My interest was piqued recently when reading a wellness-oriented newsletter with an article about fitting healthy eating into a busy life. Being a busy person myself, I’m always interested to know if others have some pearls of wisdom to share on this front.

 

At first, I was encouraged by the comment that instead of finding time, we need to make time to eat well. I’ve found that to be true as well. When I read on, though, some of the suggestions made me cringe:

  • To make sure you don’t skip breakfast, have breakfast meetings

  • Snacking is a good way to take a break and relieve stress

  • To save time, consider eating while commuting

  • Have food prepared so you can eat at your desk

 

What surprised me in reading this is how strongly I reacted against it.
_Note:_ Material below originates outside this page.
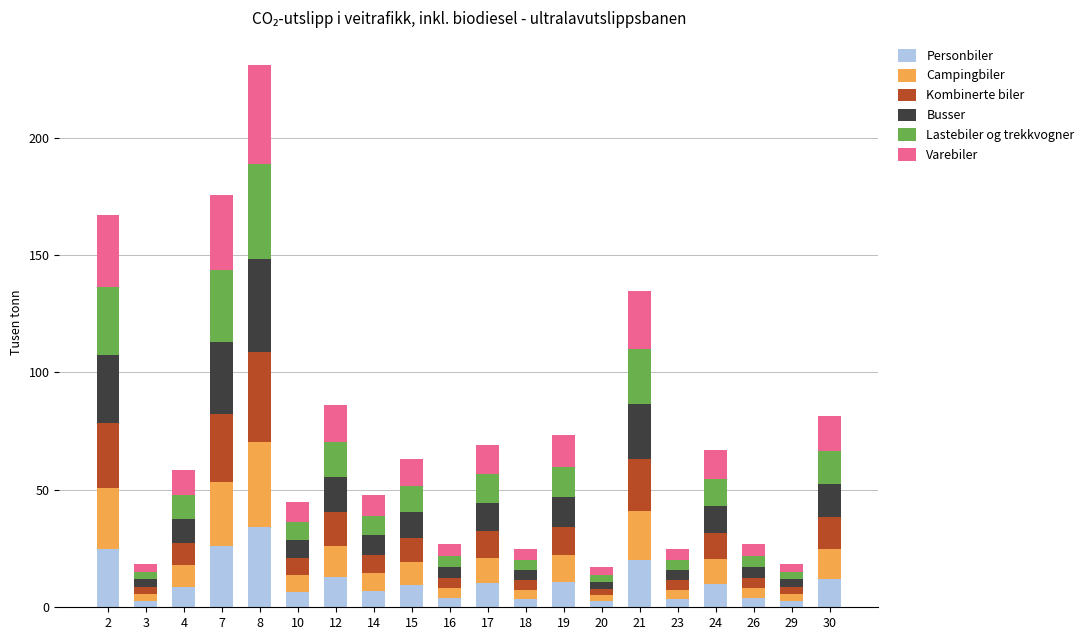

What is the total value across all series at 7?

175.6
After all, on the surface of it, in our multi-tasking culture, it makes perfect sense to maximize use of time. From a mindful perspective, though, it simply doesn’t work.

 

Consider eating while commuting. If you take public transit, this could be an option, although it might not be very enjoyable. But if you drive, this invites trouble. Simply from a logistical perspective, trying to juggle food with driving means you’re not going to be driving as well, and certainly any bites you can take won’t be mindful. Personally, I would be horrified and mortified if I got into an accident because I was distracted by eating.

 

I also internally rebelled at the comment about snacking as a way to relieve stress. Stress eating is something many people struggle with, and advocating it in any way only exacerbates the situation. To me, it makes much more sense to take a stress break – go for a walk, listen to a good song, do some stretching – and then check in to see if you’re hungry.

 

And while eating in meetings may sometimes be unavoidable, deliberately scheduling them that way doesn’t make sense to me. If you’re truly hungry in a meeting, it’s hard to focus on what you’re discussing (at least, it is for me), and shuffling papers, laptops, phones, and food is not very relaxing or mindful.

 

I did agree with some of the other suggestions – plan ahead when possible, have snacks on hand, be creative and flexible, and don’t over-complicate meals.

 

But mostly, my best advice is to prioritize time to eat when you’re not multi-tasking, as much as possible. You may even find you like it so much you want to do more of it, but either way, for those meals where you’re not trying to cram it in with something else, you will have a more relaxed experience and be able to appreciate what you’re eating. In my mind, that’s as much a part of healthy eating as the nutritional content of your food.